There are some creative dance touches as well, proving the singers’ versatility.

Tenor A. J. Glueckert provides a poignant portrayal of an unfulfilled artist, always tightly clutching a painter’s box. When pressed to show the brushes and tubes of paint, he finally opens the box to reveal it contains nothing. His role is one which encapsulates the pathetic longing which marks all of the opera. He concludes it by telling of the boyhood fantasies of having a naval fleet sailing on a staircase at his command.

The articles the other singers possess also seem to reveal an emptiness in their lives. Bass-baritone Matthew Scolin totes a cornetcase but admits he can’t play. A traveling salesman swaggeringly sung by Baritone Joseph Lattanzi carries a large suitcase with shoe samples each in a pocket of velvet or fuzz.

The high soprano of Susan Rigden who sings "a lady with a bad mirror" in an atonal aria which sets an early mood, but the composer’s tonal lyricism provides a sharp contrast.
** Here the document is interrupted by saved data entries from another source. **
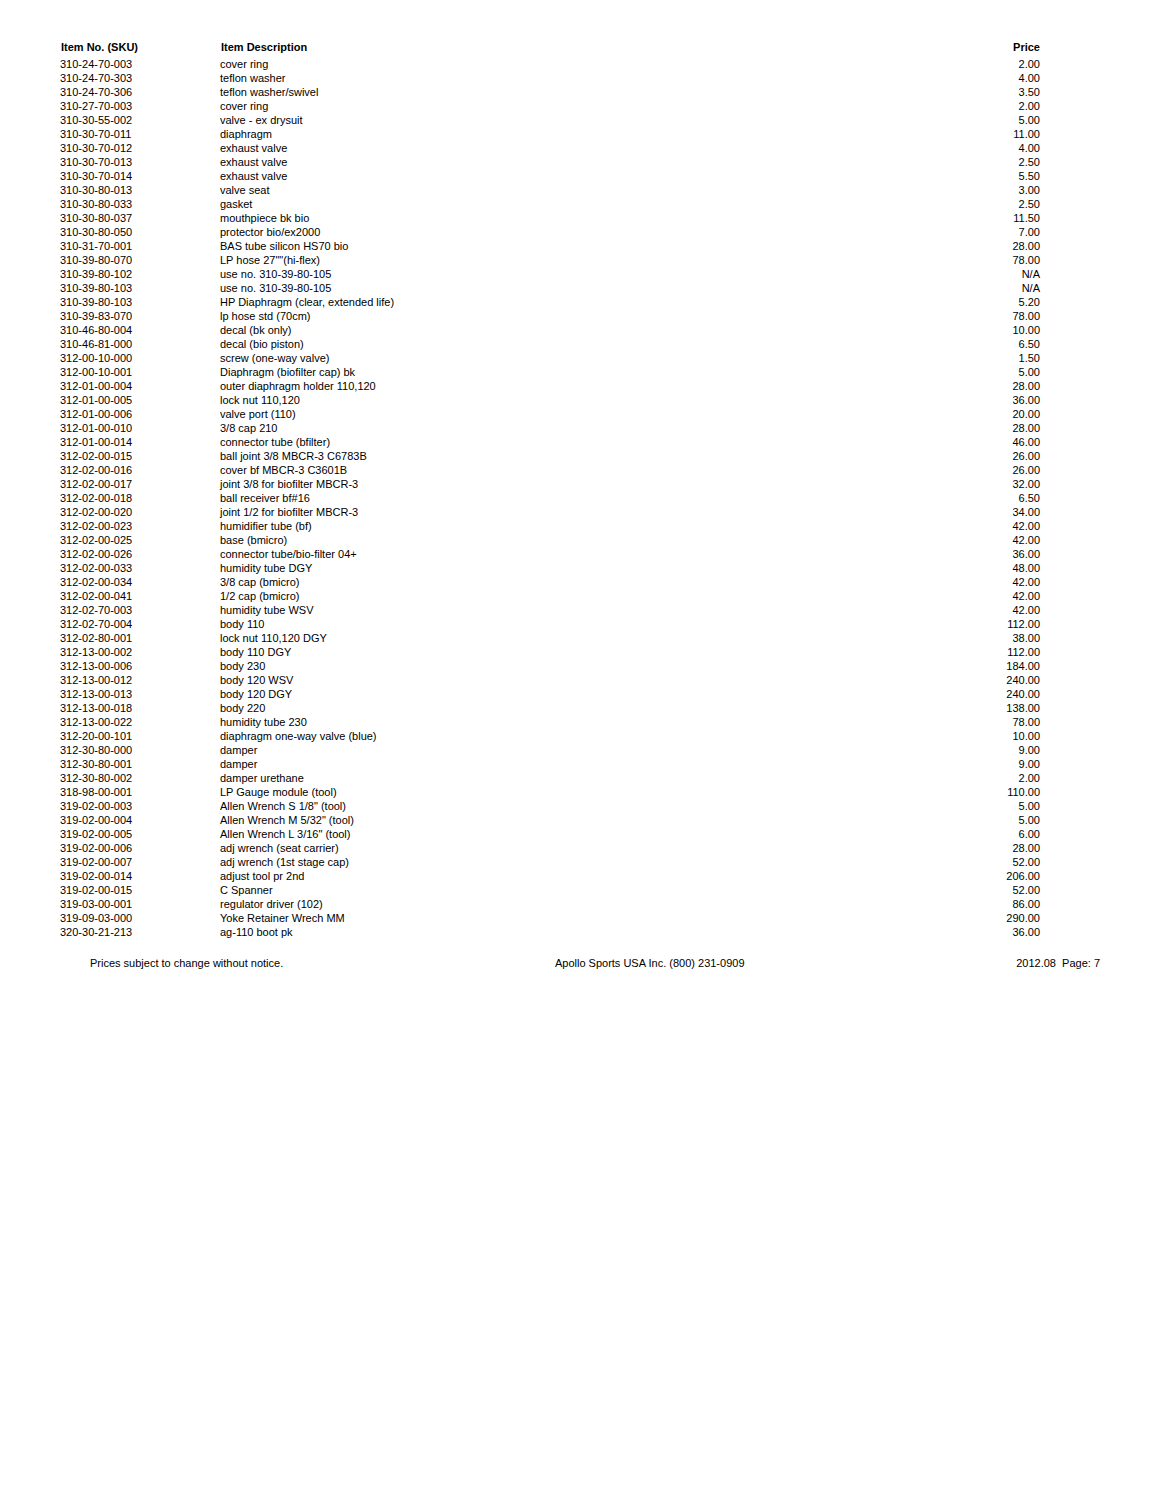| Item No. (SKU) | Item Description | Price |
| --- | --- | --- |
| 310-24-70-003 | cover ring | 2.00 |
| 310-24-70-303 | teflon washer | 4.00 |
| 310-24-70-306 | teflon washer/swivel | 3.50 |
| 310-27-70-003 | cover ring | 2.00 |
| 310-30-55-002 | valve - ex drysuit | 5.00 |
| 310-30-70-011 | diaphragm | 11.00 |
| 310-30-70-012 | exhaust valve | 4.00 |
| 310-30-70-013 | exhaust valve | 2.50 |
| 310-30-70-014 | exhaust valve | 5.50 |
| 310-30-80-013 | valve seat | 3.00 |
| 310-30-80-033 | gasket | 2.50 |
| 310-30-80-037 | mouthpiece bk bio | 11.50 |
| 310-30-80-050 | protector bio/ex2000 | 7.00 |
| 310-31-70-001 | BAS tube silicon HS70 bio | 28.00 |
| 310-39-80-070 | LP hose 27""(hi-flex) | 78.00 |
| 310-39-80-102 | use no. 310-39-80-105 | N/A |
| 310-39-80-103 | use no. 310-39-80-105 | N/A |
| 310-39-80-103 | HP Diaphragm (clear, extended life) | 5.20 |
| 310-39-83-070 | lp hose std (70cm) | 78.00 |
| 310-46-80-004 | decal (bk only) | 10.00 |
| 310-46-81-000 | decal (bio piston) | 6.50 |
| 312-00-10-000 | screw (one-way valve) | 1.50 |
| 312-00-10-001 | Diaphragm (biofilter cap) bk | 5.00 |
| 312-01-00-004 | outer diaphragm holder 110,120 | 28.00 |
| 312-01-00-005 | lock nut 110,120 | 36.00 |
| 312-01-00-006 | valve port (110) | 20.00 |
| 312-01-00-010 | 3/8 cap 210 | 28.00 |
| 312-01-00-014 | connector tube (bfilter) | 46.00 |
| 312-02-00-015 | ball joint 3/8 MBCR-3 C6783B | 26.00 |
| 312-02-00-016 | cover bf MBCR-3 C3601B | 26.00 |
| 312-02-00-017 | joint 3/8 for biofilter MBCR-3 | 32.00 |
| 312-02-00-018 | ball receiver bf#16 | 6.50 |
| 312-02-00-020 | joint 1/2 for biofilter MBCR-3 | 34.00 |
| 312-02-00-023 | humidifier tube (bf) | 42.00 |
| 312-02-00-025 | base (bmicro) | 42.00 |
| 312-02-00-026 | connector tube/bio-filter 04+ | 36.00 |
| 312-02-00-033 | humidity tube DGY | 48.00 |
| 312-02-00-034 | 3/8 cap (bmicro) | 42.00 |
| 312-02-00-041 | 1/2 cap (bmicro) | 42.00 |
| 312-02-70-003 | humidity tube WSV | 42.00 |
| 312-02-70-004 | body 110 | 112.00 |
| 312-02-80-001 | lock nut 110,120 DGY | 38.00 |
| 312-13-00-002 | body 110 DGY | 112.00 |
| 312-13-00-006 | body 230 | 184.00 |
| 312-13-00-012 | body 120 WSV | 240.00 |
| 312-13-00-013 | body 120 DGY | 240.00 |
| 312-13-00-018 | body 220 | 138.00 |
| 312-13-00-022 | humidity tube 230 | 78.00 |
| 312-20-00-101 | diaphragm one-way valve (blue) | 10.00 |
| 312-30-80-000 | damper | 9.00 |
| 312-30-80-001 | damper | 9.00 |
| 312-30-80-002 | damper urethane | 2.00 |
| 318-98-00-001 | LP Gauge module (tool) | 110.00 |
| 319-02-00-003 | Allen Wrench S 1/8" (tool) | 5.00 |
| 319-02-00-004 | Allen Wrench M 5/32" (tool) | 5.00 |
| 319-02-00-005 | Allen Wrench L 3/16" (tool) | 6.00 |
| 319-02-00-006 | adj wrench (seat carrier) | 28.00 |
| 319-02-00-007 | adj wrench (1st stage cap) | 52.00 |
| 319-02-00-014 | adjust tool pr 2nd | 206.00 |
| 319-02-00-015 | C Spanner | 52.00 |
| 319-03-00-001 | regulator driver (102) | 86.00 |
| 319-09-03-000 | Yoke Retainer Wrech MM | 290.00 |
| 320-30-21-213 | ag-110 boot pk | 36.00 |
Prices subject to change without notice.
Apollo Sports USA Inc. (800) 231-0909
2012.08 Page: 7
This is evident as mezzo soprano Carolyn Sproule talks about the hatbox and sings of the hats made for movie stars. Tenor Andrew Stenson portrayed a puppeteer as well as doubling as the sad man with old luggage, because it doesn’t pay to buy new luggage for a trip.

An epigraph is attached to the score of the opera quoting two lines from Robert Louis Stevenson’s A Child’s Garden of Verses. One is "we built a ship upon the stairs," and the other is "But Tom fell out and hurt his knee, So there was no one left but me." Even though the libretto lines convey the underlying sadness and terror, it is the music that really spins out the magic of The Postcard from Morocco.